А Ника поразила собственная улыбка. Она была какая-то слишком победная. Так двусмысленно часто улыбаются провинциальные актеры. Он будто говорил своей улыбкой присутствующим: "Эта несчастная и очень опасная женщина принадлежит мне, и я могу делать с ней все, что захочу".

Он тупо смотрел на экран телевизора и ненавидел себя за такое поведение. Он думал о том, как отнесется к этому репортажу Сара и как ему потом придется извиняться перед ней.

– Замечательно, – похвалил его Фальконе. – Так держать. Иначе мы не сможем изменить сложившуюся ситуацию.

24

Джино принес Алисии немного воды и кусочек хлеба, больше того, он позволил ей принять душ, хотя при этом не спускал с нее глаз. Из ванной он отвел ее в комнату и снова привязал к стулу.
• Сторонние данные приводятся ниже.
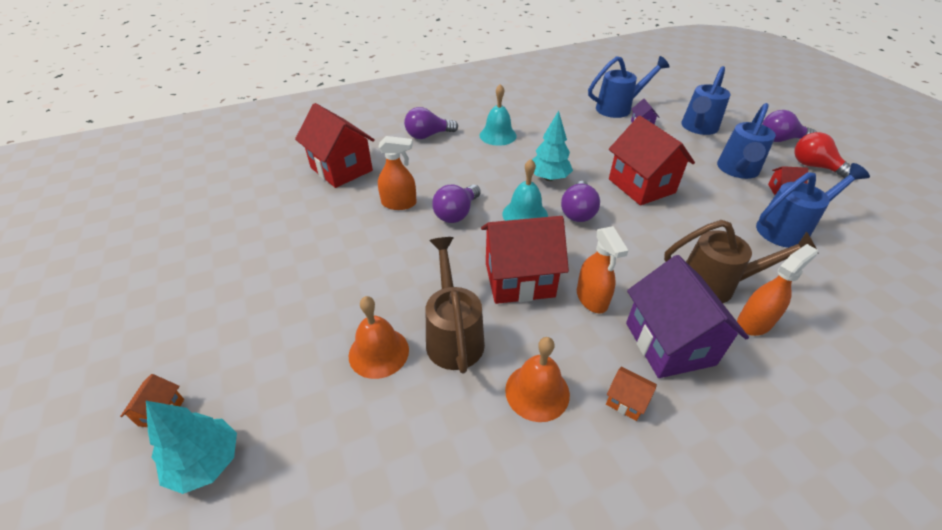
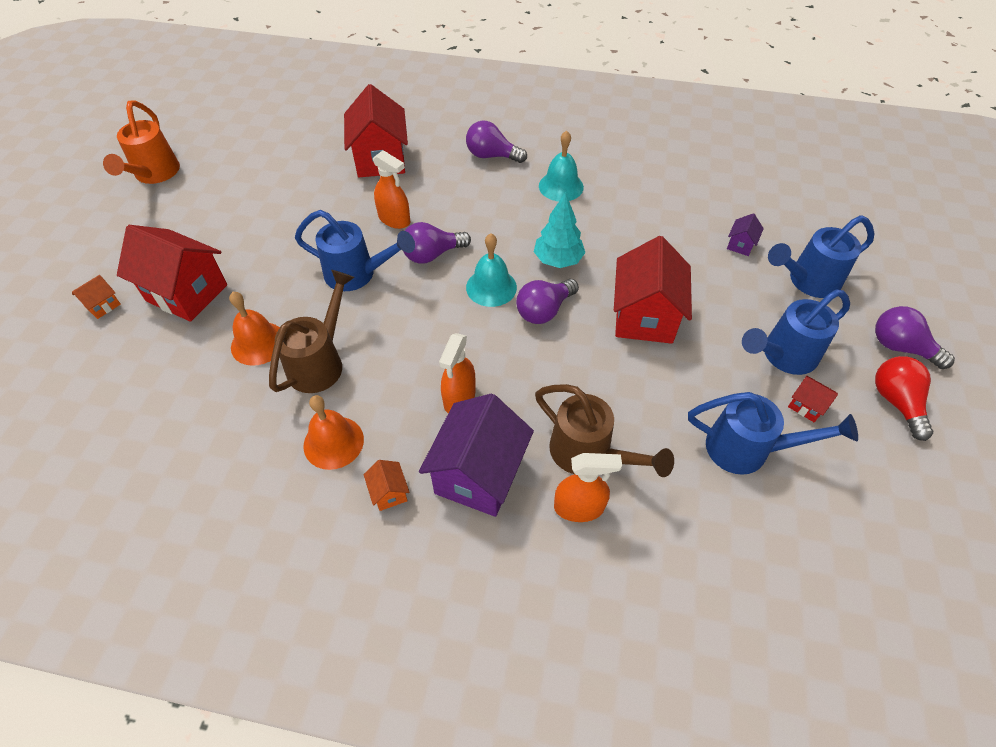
camera: 35 degrees right, 10 degrees up
(113, 267) = (154, 175): none -> orange watering can
(206, 463) = (100, 355): turquoise tree -> none
(519, 279) = (418, 346): red house -> red house (187, 293)
(619, 108) = (740, 211): blue watering can -> blue watering can (358, 274)

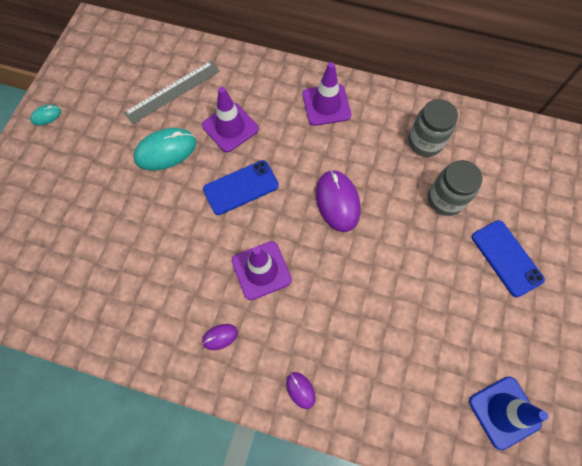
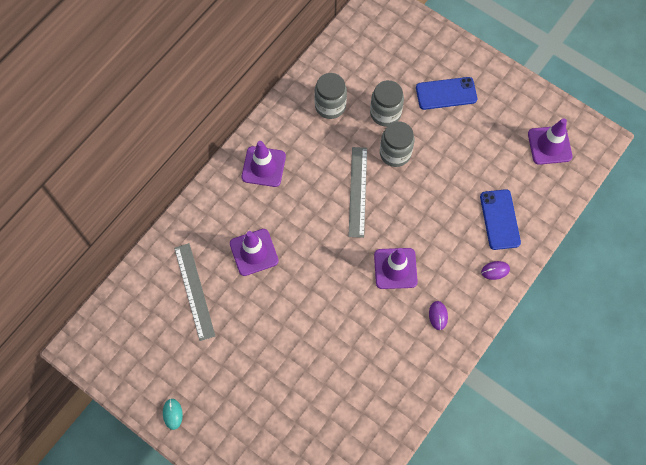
camera: 70 degrees left, 0 degrees up
(166, 151) = (256, 313): turquoise mouse -> none
(241, 187) = (316, 261): blue phone -> blue phone (500, 219)
(337, 201) = (358, 191): purple mouse -> grey ruler
(401, 225) = (395, 153): none -> grey jar
(504, 412) = (549, 145): blue traffic cone -> purple traffic cone

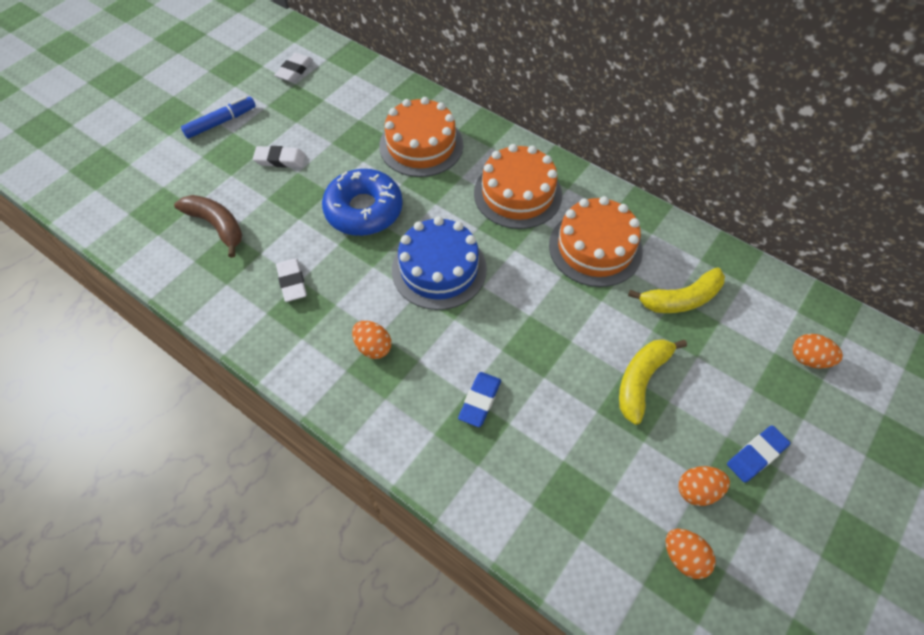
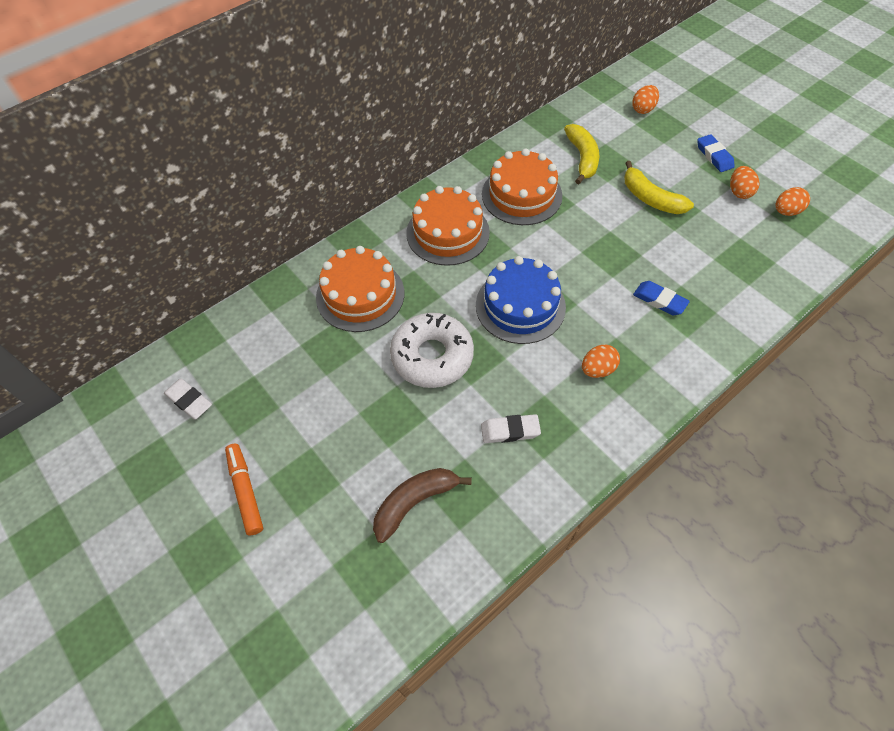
camera: 75 degrees left, 0 degrees up
(220, 122) = (245, 491): blue marker -> orange marker
(280, 160) = (334, 428): white eraser -> none
(364, 210) = (432, 356): blue donut -> white donut

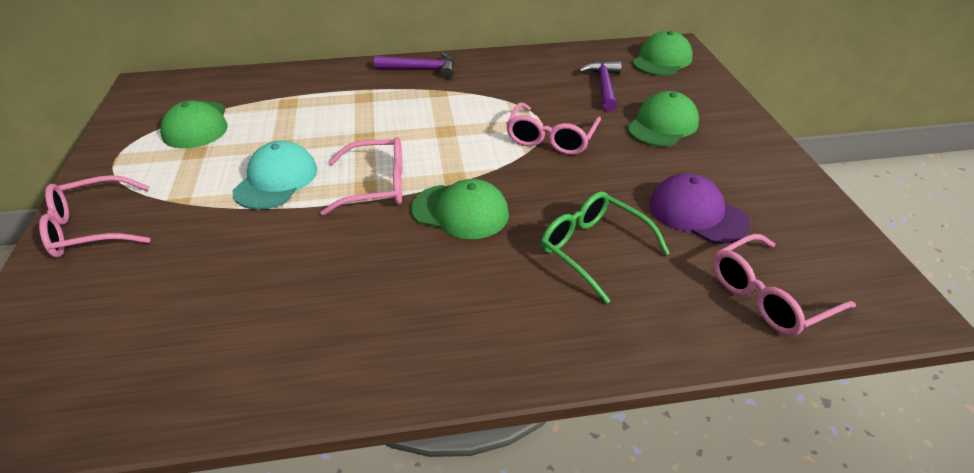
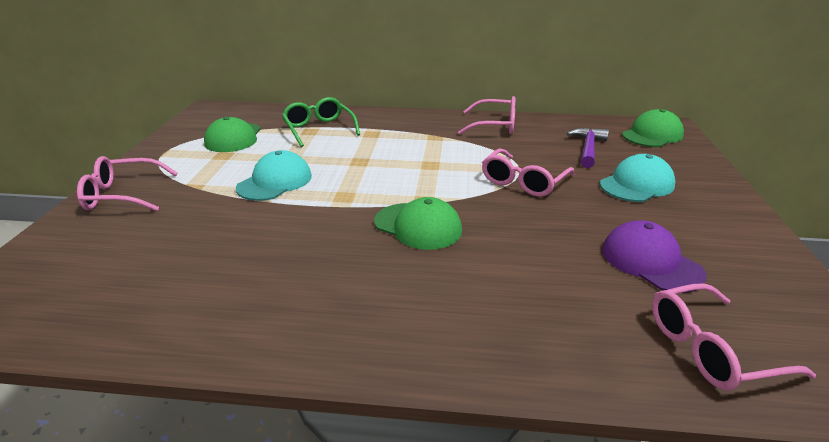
camera: 15 degrees right, 10 degrees down
(377, 185) = (354, 197): pink glasses -> pink glasses (495, 126)
(421, 69) = (428, 120): purple hammer -> none
(593, 249) = (532, 275): green glasses -> green glasses (319, 129)
(662, 125) = (637, 184): green cap -> turquoise cap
Восьмиугольная комната напомнила ей средневековую камеру пыток, заваленную самыми разнообразными вещами – книгами, фотографиями, компакт-дисками, видеокассетами, одеждой и прочими атрибутами человеческой деятельности.

В дальнем конце комнаты находилась крошечная лестничная площадка, узкие каменные ступеньки вели в нижнюю комнату, а потом и к выходу на улицу. Однако Алисия уже успела убедиться в том, что путь к свободе непозволительно долог. Когда Джино снял с нее повязку, она громко закричала, зовя на помощь. Джино, стоя рядом, равнодушно взирал на ее тщетные попытки вырваться из западни. А когда она от усталости с крика перешла на хрип, он укоризненно покачал головой и сказал:

– Зря вы это делаете, Алисия, вас все равно никто не услышит.

Тем не менее она еще покричала немного, наконец совсем лишилась голоса и затихла. Все это время Джино, не обращая па нее никакого внимания, смотрел по телевизору фильм, название которого она вспомнила по знакомому саундтреку. Это был нашумевший фильм Пазолини "Евангелие от Матфея", там звучала не менее известная негритянская мелодия под названием "Иногда я чувствую себя сиротой". Алисия поняла, что Джино нравится этот фильм, и принялась размышлять, как бы обратить это обстоятельство себе на пользу. Если человек смотрит такой фильм, стало быть, есть надежда на христианское милосердие. Но как его вызвать и выбраться целой и невредимой из этого средневекового застенка?

Надежда рухнула в тот момент, когда Джино переключил телевизор на канал, по которому транслировали футбольный матч. Тем самым, показалось Алисии, Джино продемонстрировал, что настала пора решительных действий. Он взял небольшую деревянную табуретку, уселся напротив нее и обхватил ее голову обеими руками, очень белыми и чрезвычайно сильными.

– Алисия, вы думаете, что я священник? – тихо спросил он.

Она была слишком напугана, чтобы ответить на этот вопрос, и слишком измучена, чтобы понять, чего он, собственно, от нее хочет.

– Ну так что? – переспросил Джино.

Алисия уставилась на него потемневшими от страха глазами, не зная, что ответить. Джино терпеливо ждал ее отклика, и она испугалась, что молчанием разозлит его.

– Вы были похожи на священника, – просипела она. – По крайней мере я так подумала в начале нашего знакомства.

– В таком случае исповедуйтесь передо мной, – неожиданно предложил он.

– Что вы хотите услышать? – растерялась она.

– Правду.

Алисия уже догадалась, что имеет дело с сумасшедшим. Впрочем, иногда в его словах проскальзывала какая-то логика, довольно странная, но устойчивая. Если ее обнаружить и понять, чего этот человек добивается, то, может быть, удастся спасти жизнь.

– Я много грешила, святой отец, – едва слышно произнесла она.

Лицо Джино перекосилось от злобы и ненависти.